THE TASK >> Return the listing below verbatim, line for line, and omit the pictures from your output.

DATASET EXTRACT >>
┄┄┄┄┄┄┄┄┄┄
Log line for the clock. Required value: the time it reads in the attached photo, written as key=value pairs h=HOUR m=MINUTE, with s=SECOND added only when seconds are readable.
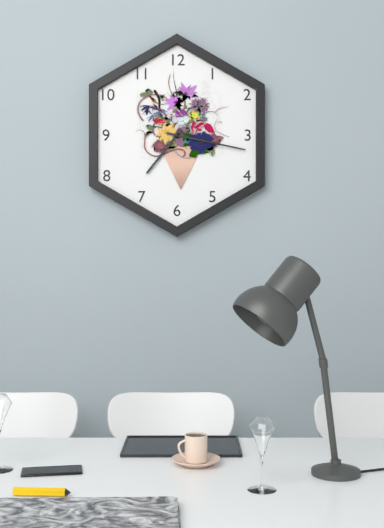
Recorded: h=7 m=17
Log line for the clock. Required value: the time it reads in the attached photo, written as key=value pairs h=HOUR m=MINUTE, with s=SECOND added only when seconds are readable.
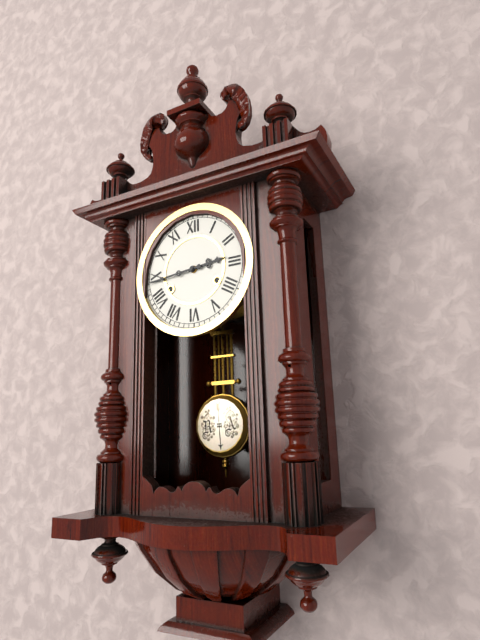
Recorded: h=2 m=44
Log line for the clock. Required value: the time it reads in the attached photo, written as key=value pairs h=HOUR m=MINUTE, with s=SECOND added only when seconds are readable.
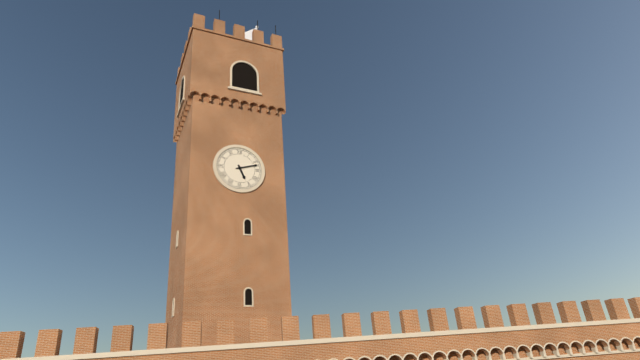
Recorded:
┄┄┄┄┄┄┄┄┄┄
THE COMPLETED TASK >>
Log line for the clock. Required value: the time it reads in the attached photo, written as key=value pairs h=HOUR m=MINUTE, with s=SECOND added only when seconds are readable.
Recorded: h=7 m=17
Log line for the clock. Required value: the time it reads in the attached photo, written as key=value pairs h=HOUR m=MINUTE, with s=SECOND added only when seconds are readable.
Recorded: h=2 m=44
Log line for the clock. Required value: the time it reads in the attached photo, written as key=value pairs h=HOUR m=MINUTE, with s=SECOND added only when seconds are readable.
Recorded:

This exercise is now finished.